Effect of the catechol-O-methyltransferase inhibitor entacapone on the steady-state pharmacokinetics and pharmacodynamics of warfarin
Article first published online: 2 MAY 2002
British Journal of Clinical Pharmacology
Volume 53, Issue 5, pages 485–491, May 2002
How to Cite
Dingemanse, J., Meyerhoff, C. and Schadrack, J. (2002), Effect of the catechol-O-methyltransferase inhibitor entacapone on the steady-state pharmacokinetics and pharmacodynamics of warfarin. British Journal of Clinical Pharmacology, 53: 485–491. doi: 10.1046/j.1365-2125.2002.01587.x
- Issue published online: 2 MAY 2002
- Article first published online: 2 MAY 2002
- Received 9 August 2001,accepted 20 December 2001.
- Parkinson's disease;
Aims To investigate the influence of a multiple-dose regimen with the catechol-O-methyltransferase inhibitor entacapone on the pharmacokinetics and pharmacodynamics of warfarin.
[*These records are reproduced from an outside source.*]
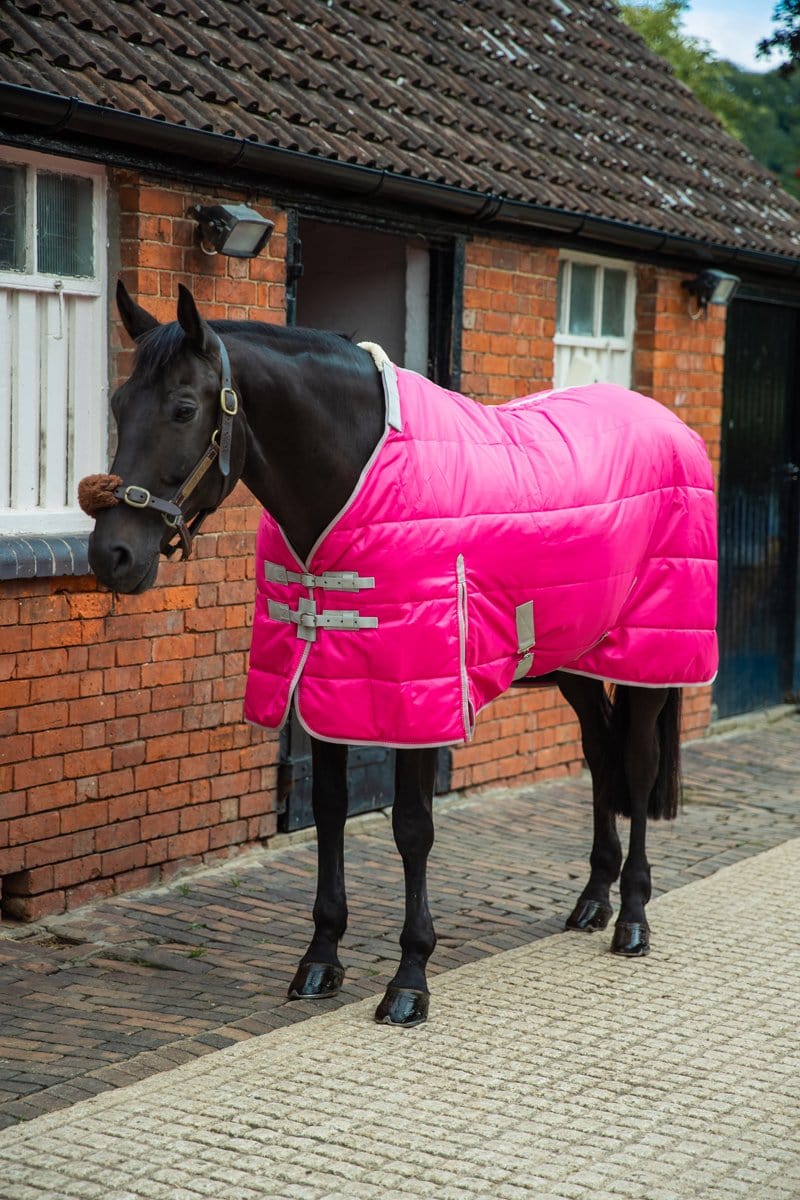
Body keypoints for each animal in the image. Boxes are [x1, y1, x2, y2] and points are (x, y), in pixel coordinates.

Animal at [81, 281, 717, 1027]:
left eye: (183, 408)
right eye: (119, 404)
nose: (112, 554)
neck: (356, 477)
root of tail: (674, 429)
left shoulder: (420, 697)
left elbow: (413, 829)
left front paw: (410, 978)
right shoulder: (324, 686)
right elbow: (329, 812)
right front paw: (320, 959)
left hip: (648, 658)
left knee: (638, 768)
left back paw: (634, 917)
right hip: (576, 663)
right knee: (599, 757)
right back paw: (593, 898)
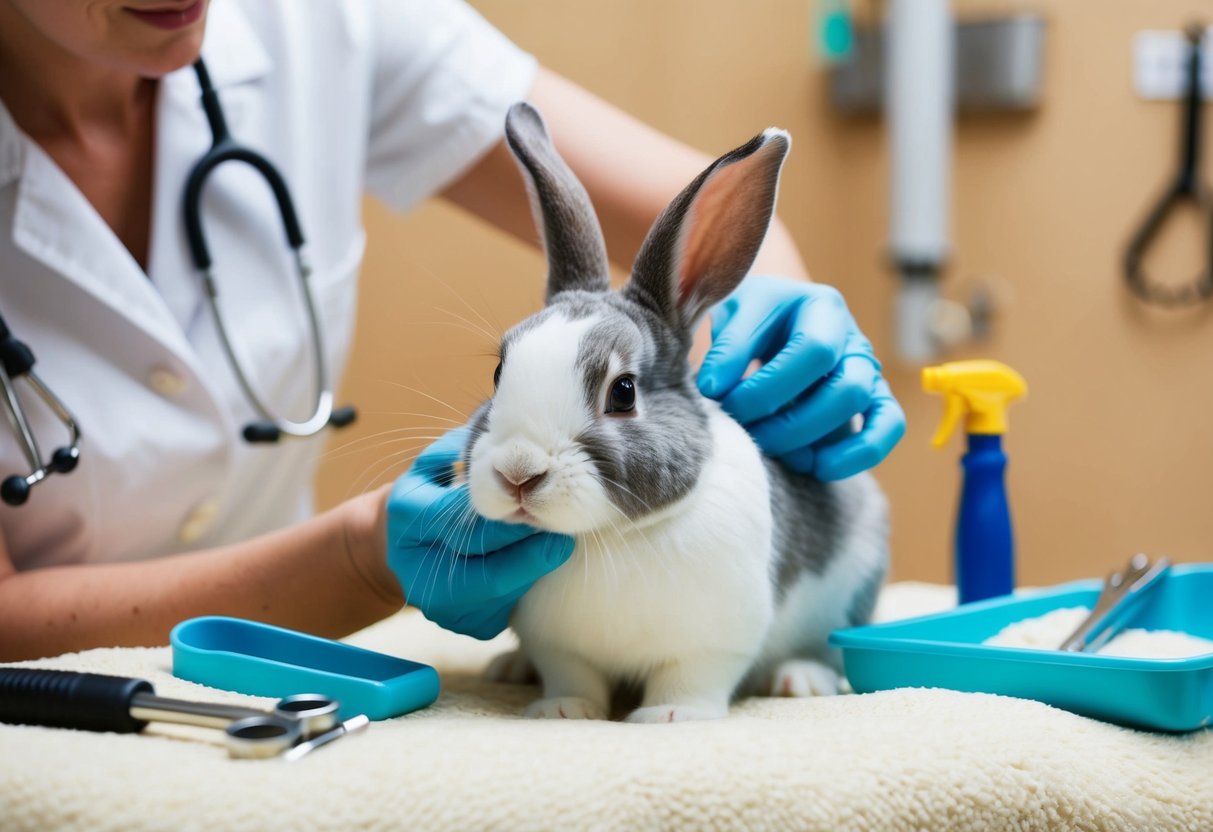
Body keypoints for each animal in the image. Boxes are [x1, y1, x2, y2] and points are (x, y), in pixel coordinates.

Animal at [464, 102, 888, 723]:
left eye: (622, 392)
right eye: (498, 372)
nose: (518, 472)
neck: (607, 537)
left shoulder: (713, 643)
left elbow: (690, 678)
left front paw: (669, 717)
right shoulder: (557, 646)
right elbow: (572, 675)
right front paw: (562, 711)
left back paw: (799, 679)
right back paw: (510, 668)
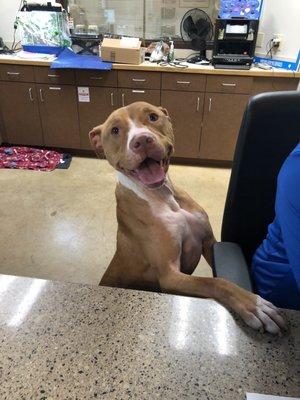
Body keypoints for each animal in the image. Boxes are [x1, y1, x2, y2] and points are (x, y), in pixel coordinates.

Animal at [89, 101, 286, 334]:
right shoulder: (169, 274)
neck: (164, 196)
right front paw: (254, 305)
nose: (142, 140)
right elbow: (216, 283)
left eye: (153, 117)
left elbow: (219, 276)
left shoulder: (210, 243)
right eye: (115, 130)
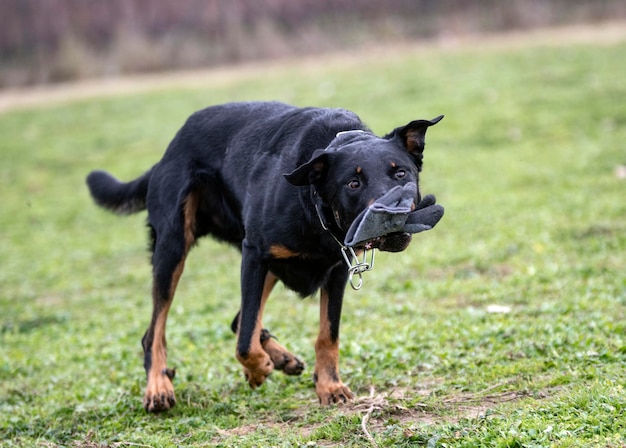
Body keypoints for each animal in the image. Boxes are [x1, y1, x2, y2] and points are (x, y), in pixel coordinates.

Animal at [85, 100, 442, 412]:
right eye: (353, 183)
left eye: (400, 173)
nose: (392, 213)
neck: (312, 202)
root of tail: (168, 151)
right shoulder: (255, 255)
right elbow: (245, 343)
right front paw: (258, 369)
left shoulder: (337, 269)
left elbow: (327, 334)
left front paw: (329, 386)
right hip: (173, 248)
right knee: (156, 332)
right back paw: (159, 387)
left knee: (240, 318)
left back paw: (282, 358)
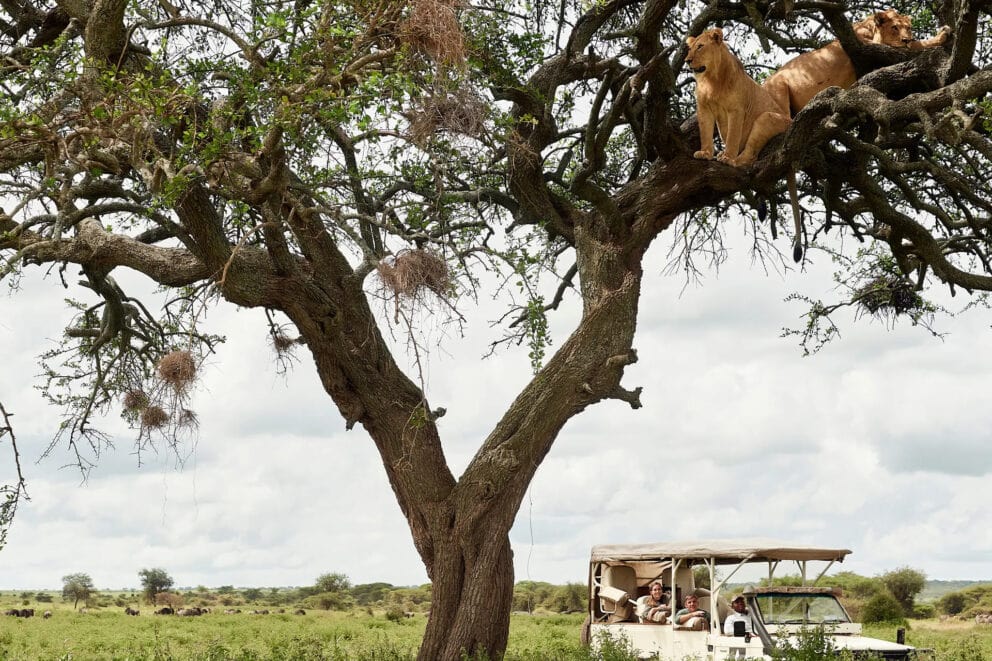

Methods In a randomized, double-blind, two-way cross-over study, 12 healthy subjects (gender ratio 1 : 1) received treatment for 1 week with either entacapone 200 mg four times daily or placebo during individually optimized treatment with warfarin (INR 1.4–1.8). The effect of entacapone on the steady-state pharmacokinetics of both R- and S-warfarin was determined and, in addition, INR values were measured. The key pharmacokinetic variables were AUCss, Cmax and tmax.
Results Entacapone increased the exposure to R-warfarin by 18% (90% CI: 111, 126%), and caused a 13% (6, 19%) increase in INR values. No effect was seen on the pharmacokinetics of the pharmacologically more potent S-enantiomer. Safety and tolerability variables did not show any difference between the treatment phases.
Conclusions In healthy subjects, entacapone displays a slight pharmacokinetic interaction with R-warfarin but, based on the lack of a clinically relevant pharmacodynamic interaction, it appears that it can also be used safely in Parkinson's disease patients who are receiving warfarin.